Exercise prompt - Output all of the entries below precisely as written.

Data for the task -
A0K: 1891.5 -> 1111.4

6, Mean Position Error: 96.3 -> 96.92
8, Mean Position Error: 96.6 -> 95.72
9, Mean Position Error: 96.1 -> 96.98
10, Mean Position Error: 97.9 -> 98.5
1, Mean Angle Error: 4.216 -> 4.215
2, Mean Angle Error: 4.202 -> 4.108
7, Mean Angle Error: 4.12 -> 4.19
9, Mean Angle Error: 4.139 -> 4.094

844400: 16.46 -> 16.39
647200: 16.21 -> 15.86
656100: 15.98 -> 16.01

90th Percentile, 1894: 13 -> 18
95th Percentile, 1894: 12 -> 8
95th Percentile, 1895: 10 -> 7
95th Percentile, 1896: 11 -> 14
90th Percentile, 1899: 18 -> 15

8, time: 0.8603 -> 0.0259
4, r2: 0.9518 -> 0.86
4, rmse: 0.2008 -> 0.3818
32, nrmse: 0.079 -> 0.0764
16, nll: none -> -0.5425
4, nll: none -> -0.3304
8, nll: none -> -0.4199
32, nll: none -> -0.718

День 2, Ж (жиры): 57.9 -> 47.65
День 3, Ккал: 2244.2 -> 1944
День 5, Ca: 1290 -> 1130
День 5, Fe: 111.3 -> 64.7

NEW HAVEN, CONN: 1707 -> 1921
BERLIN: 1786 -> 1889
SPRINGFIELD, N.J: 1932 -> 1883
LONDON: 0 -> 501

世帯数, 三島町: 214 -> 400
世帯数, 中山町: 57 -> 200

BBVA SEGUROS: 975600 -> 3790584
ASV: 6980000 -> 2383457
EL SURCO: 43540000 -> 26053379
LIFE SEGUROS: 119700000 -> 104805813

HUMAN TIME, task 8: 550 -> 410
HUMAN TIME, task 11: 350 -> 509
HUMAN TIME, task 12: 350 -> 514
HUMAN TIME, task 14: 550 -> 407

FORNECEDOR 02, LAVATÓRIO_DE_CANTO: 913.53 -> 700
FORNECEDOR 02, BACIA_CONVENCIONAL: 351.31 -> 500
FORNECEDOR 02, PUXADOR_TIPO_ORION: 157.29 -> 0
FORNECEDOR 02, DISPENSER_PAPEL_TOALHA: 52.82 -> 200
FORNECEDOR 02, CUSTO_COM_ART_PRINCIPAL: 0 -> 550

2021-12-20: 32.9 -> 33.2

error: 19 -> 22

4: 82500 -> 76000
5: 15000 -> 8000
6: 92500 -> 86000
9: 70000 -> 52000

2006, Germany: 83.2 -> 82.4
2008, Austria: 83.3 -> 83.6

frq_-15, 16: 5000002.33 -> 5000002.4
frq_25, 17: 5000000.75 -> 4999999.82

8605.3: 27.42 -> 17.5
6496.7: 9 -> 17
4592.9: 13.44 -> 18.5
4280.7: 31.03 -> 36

Written response -
A0K: 1891.5 -> 1111.4

6, Mean Position Error: 96.3 -> 96.92
8, Mean Position Error: 96.6 -> 95.72
9, Mean Position Error: 96.1 -> 96.98
10, Mean Position Error: 97.9 -> 98.5
1, Mean Angle Error: 4.216 -> 4.215
2, Mean Angle Error: 4.202 -> 4.108
7, Mean Angle Error: 4.12 -> 4.19
9, Mean Angle Error: 4.139 -> 4.094

844400: 16.46 -> 16.39
647200: 16.21 -> 15.86
656100: 15.98 -> 16.01

90th Percentile, 1894: 13 -> 18
95th Percentile, 1894: 12 -> 8
95th Percentile, 1895: 10 -> 7
95th Percentile, 1896: 11 -> 14
90th Percentile, 1899: 18 -> 15

8, time: 0.8603 -> 0.0259
4, r2: 0.9518 -> 0.86
4, rmse: 0.2008 -> 0.3818
32, nrmse: 0.079 -> 0.0764
16, nll: none -> -0.5425
4, nll: none -> -0.3304
8, nll: none -> -0.4199
32, nll: none -> -0.718

День 2, Ж (жиры): 57.9 -> 47.65
День 3, Ккал: 2244.2 -> 1944
День 5, Ca: 1290 -> 1130
День 5, Fe: 111.3 -> 64.7

NEW HAVEN, CONN: 1707 -> 1921
BERLIN: 1786 -> 1889
SPRINGFIELD, N.J: 1932 -> 1883
LONDON: 0 -> 501

世帯数, 三島町: 214 -> 400
世帯数, 中山町: 57 -> 200

BBVA SEGUROS: 975600 -> 3790584
ASV: 6980000 -> 2383457
EL SURCO: 43540000 -> 26053379
LIFE SEGUROS: 119700000 -> 104805813

HUMAN TIME, task 8: 550 -> 410
HUMAN TIME, task 11: 350 -> 509
HUMAN TIME, task 12: 350 -> 514
HUMAN TIME, task 14: 550 -> 407

FORNECEDOR 02, LAVATÓRIO_DE_CANTO: 913.53 -> 700
FORNECEDOR 02, BACIA_CONVENCIONAL: 351.31 -> 500
FORNECEDOR 02, PUXADOR_TIPO_ORION: 157.29 -> 0
FORNECEDOR 02, DISPENSER_PAPEL_TOALHA: 52.82 -> 200
FORNECEDOR 02, CUSTO_COM_ART_PRINCIPAL: 0 -> 550

2021-12-20: 32.9 -> 33.2

error: 19 -> 22

4: 82500 -> 76000
5: 15000 -> 8000
6: 92500 -> 86000
9: 70000 -> 52000

2006, Germany: 83.2 -> 82.4
2008, Austria: 83.3 -> 83.6

frq_-15, 16: 5000002.33 -> 5000002.4
frq_25, 17: 5000000.75 -> 4999999.82

8605.3: 27.42 -> 17.5
6496.7: 9 -> 17
4592.9: 13.44 -> 18.5
4280.7: 31.03 -> 36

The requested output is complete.